[Start of Attachment]

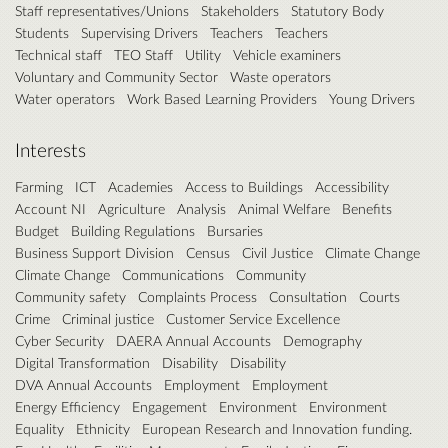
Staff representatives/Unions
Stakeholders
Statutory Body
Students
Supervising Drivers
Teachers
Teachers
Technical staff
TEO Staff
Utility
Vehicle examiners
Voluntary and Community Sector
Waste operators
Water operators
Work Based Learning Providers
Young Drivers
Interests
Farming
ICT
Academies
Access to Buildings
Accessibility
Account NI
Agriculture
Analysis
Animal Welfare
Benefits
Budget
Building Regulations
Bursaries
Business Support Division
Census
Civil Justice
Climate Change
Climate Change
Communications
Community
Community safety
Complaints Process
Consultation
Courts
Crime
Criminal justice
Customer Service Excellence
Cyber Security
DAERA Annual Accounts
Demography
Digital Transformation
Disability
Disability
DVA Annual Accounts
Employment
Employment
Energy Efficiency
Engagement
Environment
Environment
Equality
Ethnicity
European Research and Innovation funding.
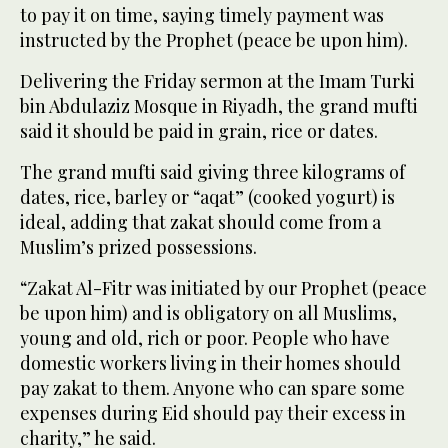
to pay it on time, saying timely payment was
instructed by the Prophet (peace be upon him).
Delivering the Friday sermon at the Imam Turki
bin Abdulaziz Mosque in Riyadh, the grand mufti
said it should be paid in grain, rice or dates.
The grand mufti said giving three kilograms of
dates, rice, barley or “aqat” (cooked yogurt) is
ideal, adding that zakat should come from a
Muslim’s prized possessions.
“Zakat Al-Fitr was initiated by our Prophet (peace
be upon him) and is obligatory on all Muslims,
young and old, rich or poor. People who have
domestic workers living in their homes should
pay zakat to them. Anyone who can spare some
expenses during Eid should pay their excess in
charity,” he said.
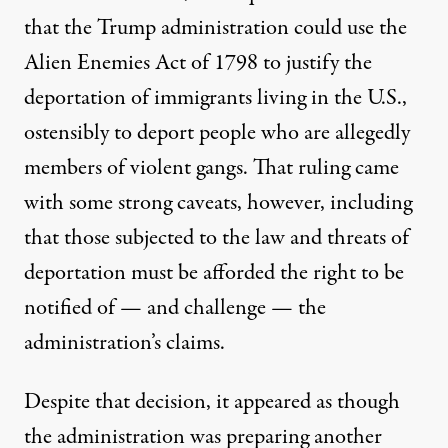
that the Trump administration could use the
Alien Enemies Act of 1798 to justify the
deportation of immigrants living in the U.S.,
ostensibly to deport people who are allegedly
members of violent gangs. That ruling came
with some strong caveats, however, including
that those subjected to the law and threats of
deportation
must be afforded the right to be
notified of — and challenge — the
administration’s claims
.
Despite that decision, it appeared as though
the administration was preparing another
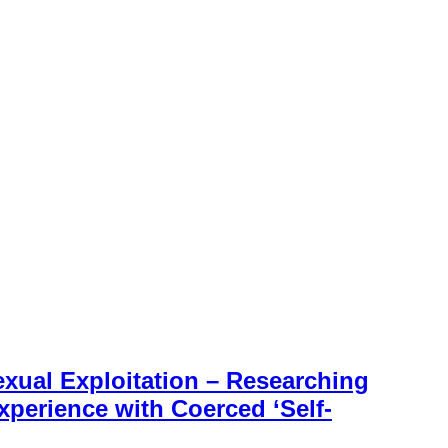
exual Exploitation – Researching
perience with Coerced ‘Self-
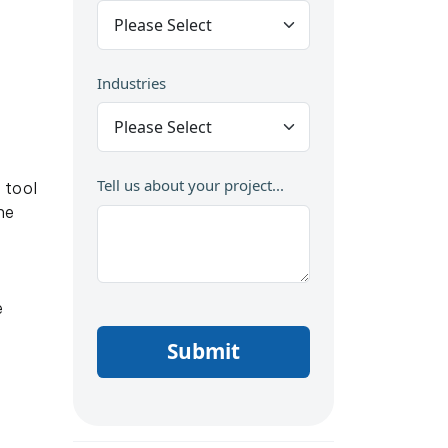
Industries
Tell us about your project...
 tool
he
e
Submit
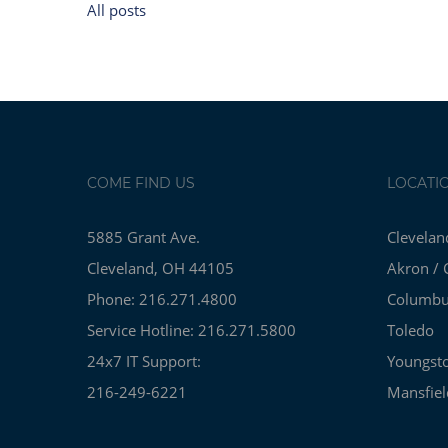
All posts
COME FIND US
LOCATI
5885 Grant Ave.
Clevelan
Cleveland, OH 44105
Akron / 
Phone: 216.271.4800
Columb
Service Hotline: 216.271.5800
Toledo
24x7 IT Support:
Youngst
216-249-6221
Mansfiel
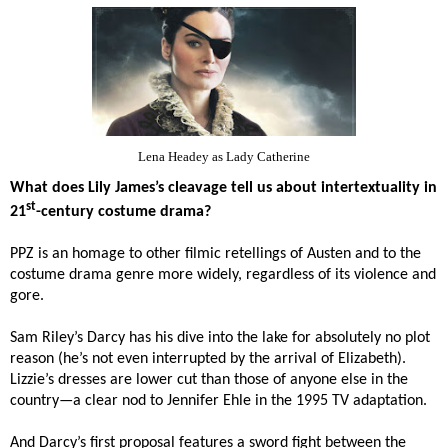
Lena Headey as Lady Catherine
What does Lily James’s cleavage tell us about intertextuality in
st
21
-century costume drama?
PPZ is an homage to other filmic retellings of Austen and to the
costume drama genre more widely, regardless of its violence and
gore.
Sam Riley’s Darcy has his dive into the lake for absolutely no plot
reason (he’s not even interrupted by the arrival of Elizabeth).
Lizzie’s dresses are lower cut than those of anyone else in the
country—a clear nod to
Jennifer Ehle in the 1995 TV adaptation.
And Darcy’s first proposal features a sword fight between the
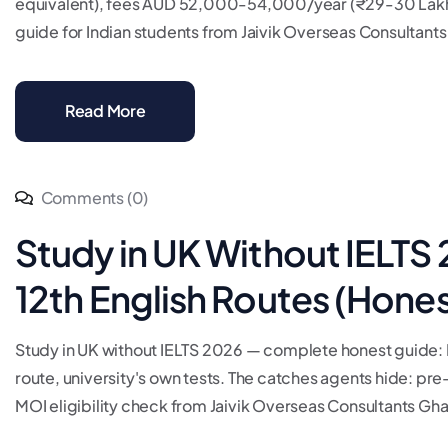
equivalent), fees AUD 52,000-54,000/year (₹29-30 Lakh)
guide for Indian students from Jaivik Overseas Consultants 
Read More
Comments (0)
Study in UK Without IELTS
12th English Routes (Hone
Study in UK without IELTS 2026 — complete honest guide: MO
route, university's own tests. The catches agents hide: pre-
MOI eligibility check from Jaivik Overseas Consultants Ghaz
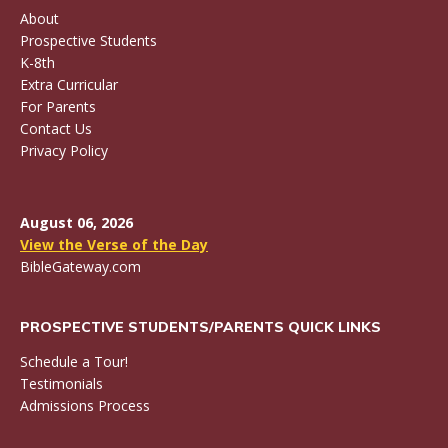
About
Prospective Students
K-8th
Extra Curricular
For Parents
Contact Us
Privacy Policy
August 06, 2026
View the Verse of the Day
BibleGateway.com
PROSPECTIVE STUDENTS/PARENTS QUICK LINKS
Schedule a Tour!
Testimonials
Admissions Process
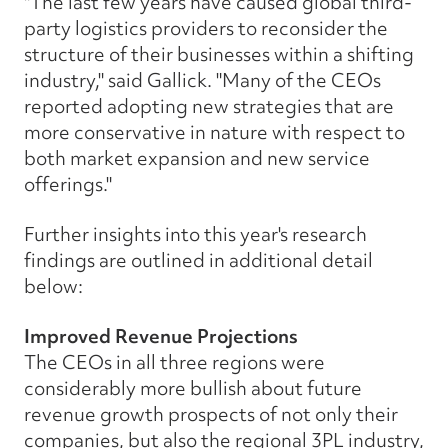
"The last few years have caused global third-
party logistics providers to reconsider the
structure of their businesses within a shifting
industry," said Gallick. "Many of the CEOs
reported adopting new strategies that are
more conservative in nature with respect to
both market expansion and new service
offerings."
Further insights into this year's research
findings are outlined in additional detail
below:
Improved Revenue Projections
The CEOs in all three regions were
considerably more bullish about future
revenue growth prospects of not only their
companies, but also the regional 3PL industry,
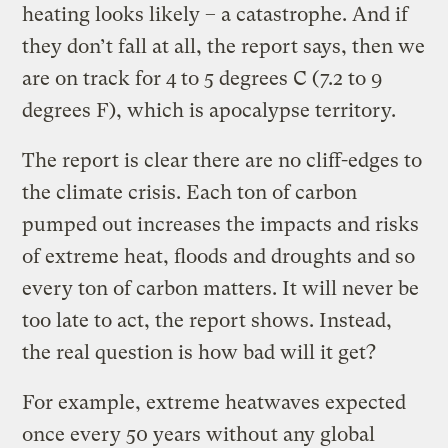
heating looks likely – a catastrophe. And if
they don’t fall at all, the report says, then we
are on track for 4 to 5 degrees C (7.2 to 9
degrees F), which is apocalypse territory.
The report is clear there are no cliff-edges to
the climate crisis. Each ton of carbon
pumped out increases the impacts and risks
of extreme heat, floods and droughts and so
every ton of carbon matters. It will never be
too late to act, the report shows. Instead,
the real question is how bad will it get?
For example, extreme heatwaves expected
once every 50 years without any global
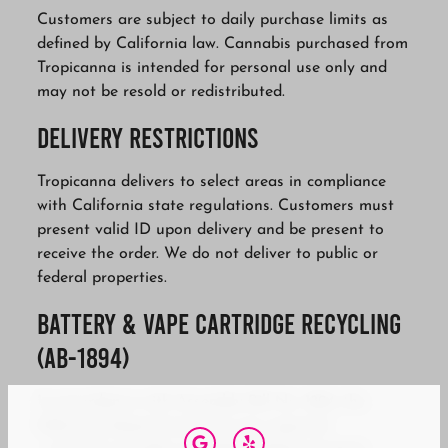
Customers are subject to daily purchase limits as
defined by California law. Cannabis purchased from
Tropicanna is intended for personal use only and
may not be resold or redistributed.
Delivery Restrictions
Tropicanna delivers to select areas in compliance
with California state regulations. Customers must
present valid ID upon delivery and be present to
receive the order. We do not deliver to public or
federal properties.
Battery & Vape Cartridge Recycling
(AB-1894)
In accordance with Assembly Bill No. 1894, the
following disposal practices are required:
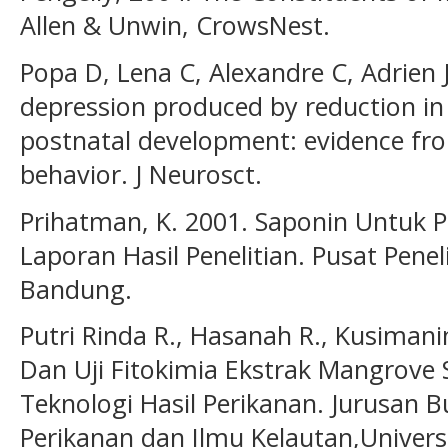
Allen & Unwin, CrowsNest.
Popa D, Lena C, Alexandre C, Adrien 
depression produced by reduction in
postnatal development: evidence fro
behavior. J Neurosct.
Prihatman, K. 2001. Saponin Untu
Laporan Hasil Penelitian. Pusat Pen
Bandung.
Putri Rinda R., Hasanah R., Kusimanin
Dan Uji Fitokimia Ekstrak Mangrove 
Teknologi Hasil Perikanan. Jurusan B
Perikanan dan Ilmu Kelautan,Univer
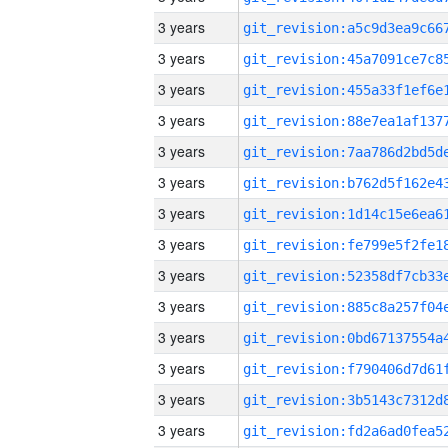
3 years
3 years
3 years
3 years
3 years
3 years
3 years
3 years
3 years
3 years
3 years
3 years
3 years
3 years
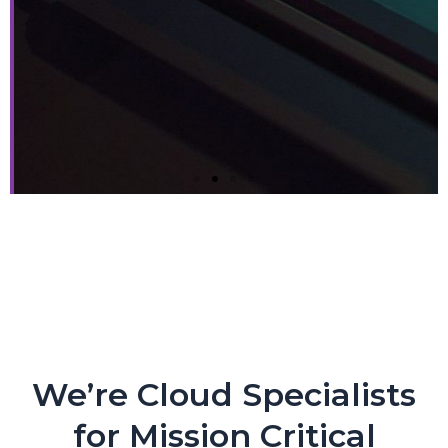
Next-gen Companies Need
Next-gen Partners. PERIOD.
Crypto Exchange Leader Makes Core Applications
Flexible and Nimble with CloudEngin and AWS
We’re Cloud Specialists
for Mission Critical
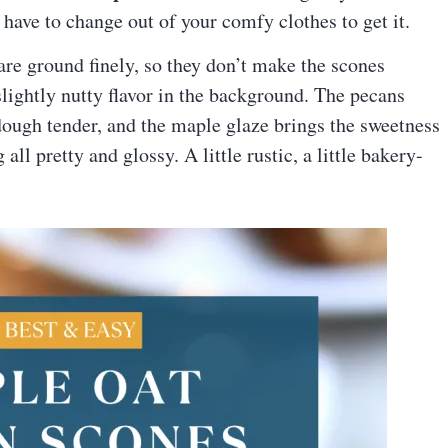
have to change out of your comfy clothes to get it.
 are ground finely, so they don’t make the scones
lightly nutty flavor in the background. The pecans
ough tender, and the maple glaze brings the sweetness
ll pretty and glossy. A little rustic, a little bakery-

[End of Attachment]

## Exercise aim:
When a line in the records above contains the word "guide", copy it.

## Exercise result:
guide for Indian students from Jaivik Overseas Consultants 
Study in UK without IELTS 2026 — complete honest guide: MO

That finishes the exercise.